Available data
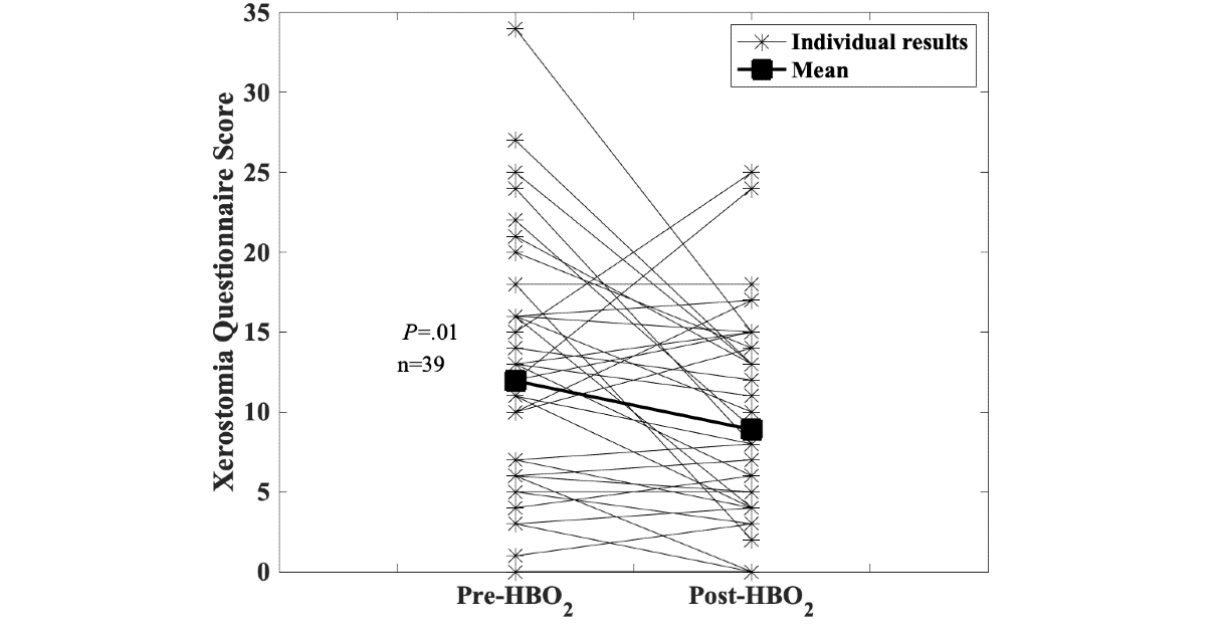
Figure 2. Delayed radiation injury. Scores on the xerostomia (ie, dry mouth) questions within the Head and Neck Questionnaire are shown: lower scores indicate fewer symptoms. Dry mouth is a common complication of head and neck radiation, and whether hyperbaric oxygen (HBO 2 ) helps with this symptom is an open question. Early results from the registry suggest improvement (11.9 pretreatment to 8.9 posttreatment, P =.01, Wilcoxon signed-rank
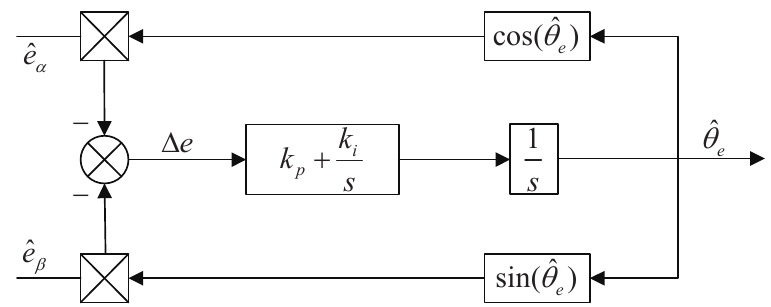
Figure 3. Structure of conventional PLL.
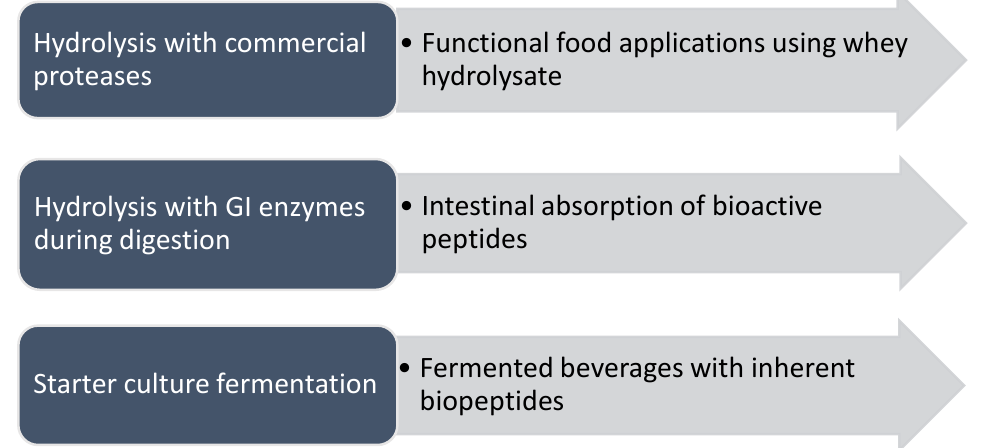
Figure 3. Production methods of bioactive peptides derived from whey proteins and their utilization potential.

Task item
Check each line of the material for "from". Copy the ones that have it.

Written solution
Figure 2. Delayed radiation injury. Scores on the xerostomia (ie, dry mouth) questions within the Head and Neck Questionnaire are shown: lower scores indicate fewer symptoms. Dry mouth is a common complication of head and neck radiation, and whether hyperbaric oxygen (HBO 2 ) helps with this symptom is an open question. Early results from the registry suggest improvement (11.9 pretreatment to 8.9 posttreatment, P =.01, Wilcoxon signed-rank
Figure 3. Production methods of bioactive peptides derived from whey proteins and their utilization potential.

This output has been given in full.